** Opening Selected excerpt block **

Meet Doyle Simons, President and CEO, Weyerhaeuser
Doyle Simons counts on efficiency and work traits
for a bigger Weyco REIT as the firm exits pulp and paper.
When Doyle Simons took over at Weyerhaeuser, described by one insider as a “stodgy” company, he came to dramatically change things, traveling from his small-town Texas and Temple-Inland executive roots to the Pacific Northwest.
Right before he started, the company acquired Longview Timber for US$2.65 billion in July 2013. Two-and-a-half years later, Simons significantly expanded Weyerhaeuser with a US$8.4 billion merger with Plum Creek Timber, and is finishing the company’s full separation from the pulp and paper business after an 85-year run.
The Plum Creek acquisition established Weyerhaeuser as the largest US timberland owner and a US$25-30 billion REIT. Weyerhaeuser’s final pulp and paper assets are to be sold in deals with International Paper (IP) for US$2.2 billion and with Nippon Paper for US$285 million. (At press time, the Nippon Paper deal had been completed; the IP deal was still pending.) A third and final paper business, Norpac publication papers in Longview, WA, is also slated for sale.
Chiefly due to the Plum Creek acquisition, Wall Street analysts selected Simons as the RISI 2016 North America CEO of the Year. He was honored in October at RISI’s 31st annual Forest Products Conference in San Diego. Simons is the first industry CEO from two different companies to win RISI’s top executive honor; he won the 2009 award while at Temple-Inland. His progress at Weyerhaeuser is also unique, according to analysts and insiders.

** Closing Selected excerpt block **

# Work task
Please extend the Doyle Simons profile, starting after its last sentence. The items after this stand apart from the Doyle Simons profile.

** Opening Dataset block **

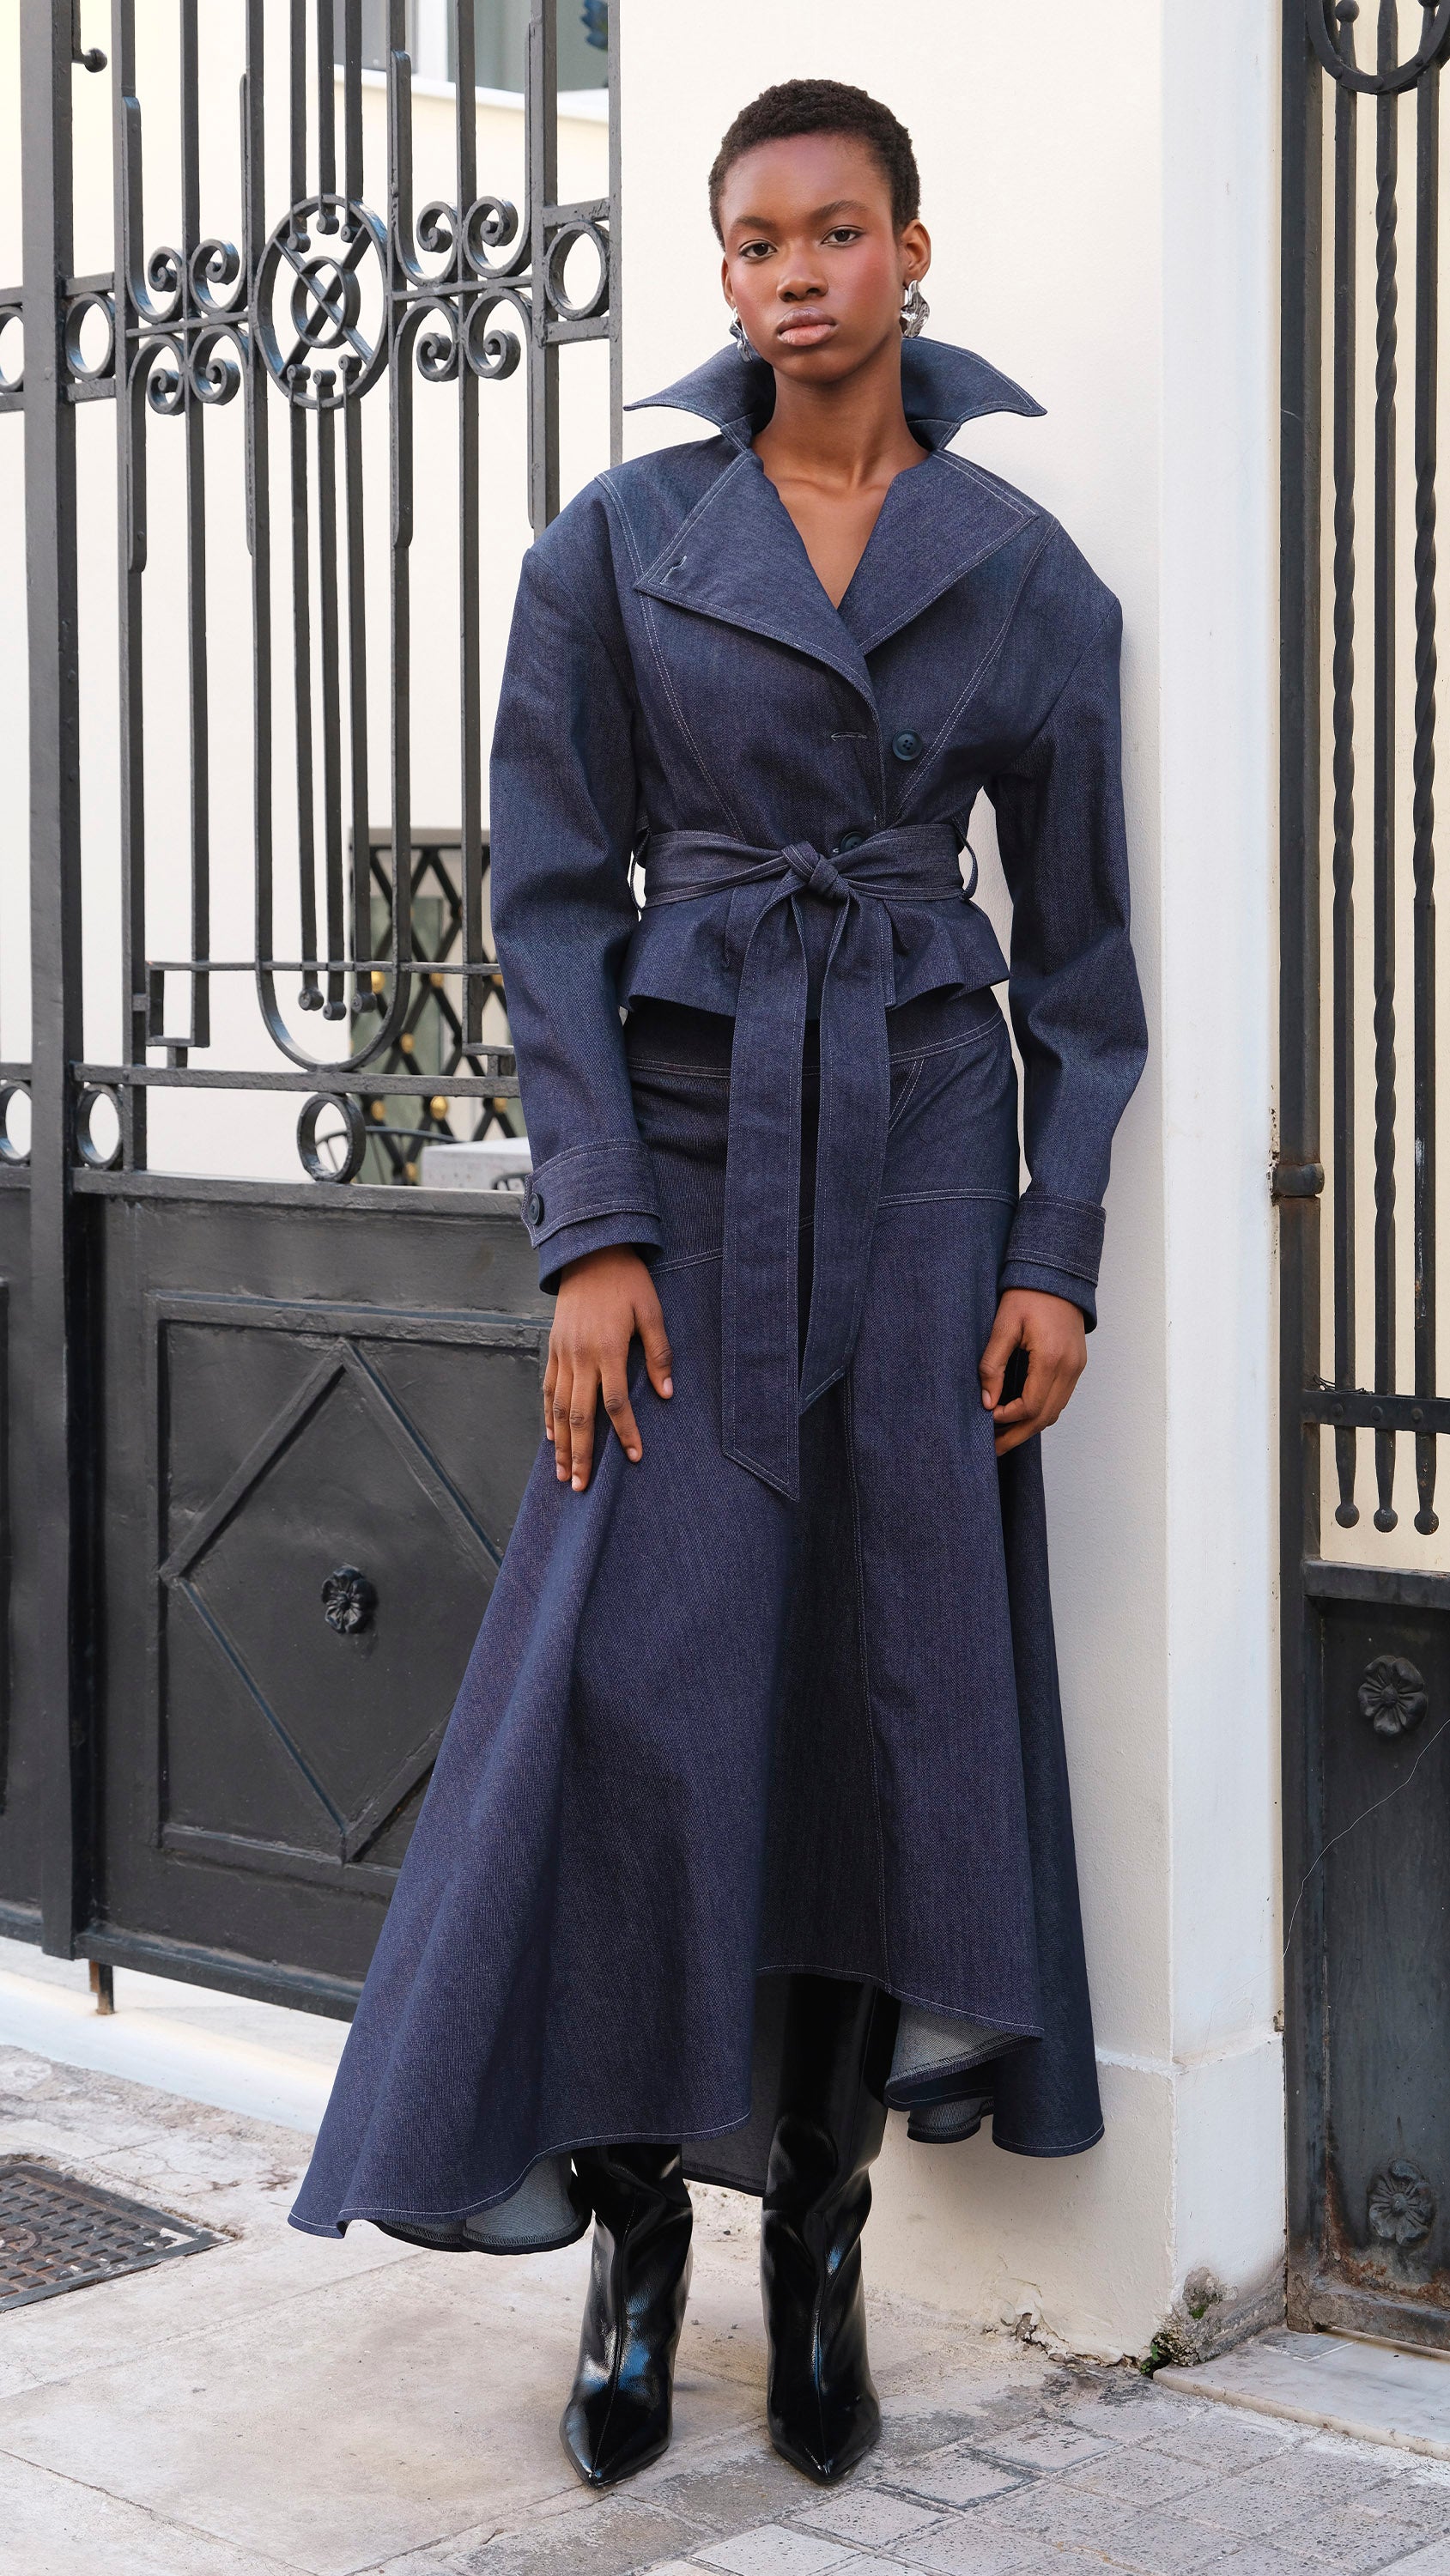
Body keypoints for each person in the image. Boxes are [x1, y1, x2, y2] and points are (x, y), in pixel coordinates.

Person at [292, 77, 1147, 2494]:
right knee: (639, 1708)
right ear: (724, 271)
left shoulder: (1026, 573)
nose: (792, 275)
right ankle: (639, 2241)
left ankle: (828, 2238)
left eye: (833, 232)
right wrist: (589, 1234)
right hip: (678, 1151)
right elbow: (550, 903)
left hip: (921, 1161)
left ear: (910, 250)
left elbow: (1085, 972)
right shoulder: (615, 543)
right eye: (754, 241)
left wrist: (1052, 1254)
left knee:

** Closing Dataset block **

# Response
SIMONS ‘ABOUT WINNING’
His changes are both far-reaching and simple. He wants Weyerhaeuser to be a “truly great” company. He used the term more than once in the company’s latest annual report, identifying this seemingly indefinable goal by emphasizing workers should “act with urgency, be accountable, be courageous, keep it simple, and be innovative.”
Asked about the “truly great” claim, and using a sports analogy about the importance of consistent habits and routine to be successful, Simons said in a nearly hour-long interview with PPI Pulp & Paper Week: “It’s ultimately about winning, and I’m a big believer in people liking to win.”
During his first 50 days as CEO in 2013, Simons zig-zagged across the country, visiting 50 company sites. At each location, he led a town hall meeting, toured the property, and spoke one-on-one with workers. He found what he called “really good assets” and “really good people.” A new company official said of the 52-year-old Simons: “He believes the way to stay laser-beam focused on the task at hand is by keeping things simple.”
“No doubt, he’s a transformational leader, which is what they wanted and needed,” a contact said. “Simons is progressive and aggressive.”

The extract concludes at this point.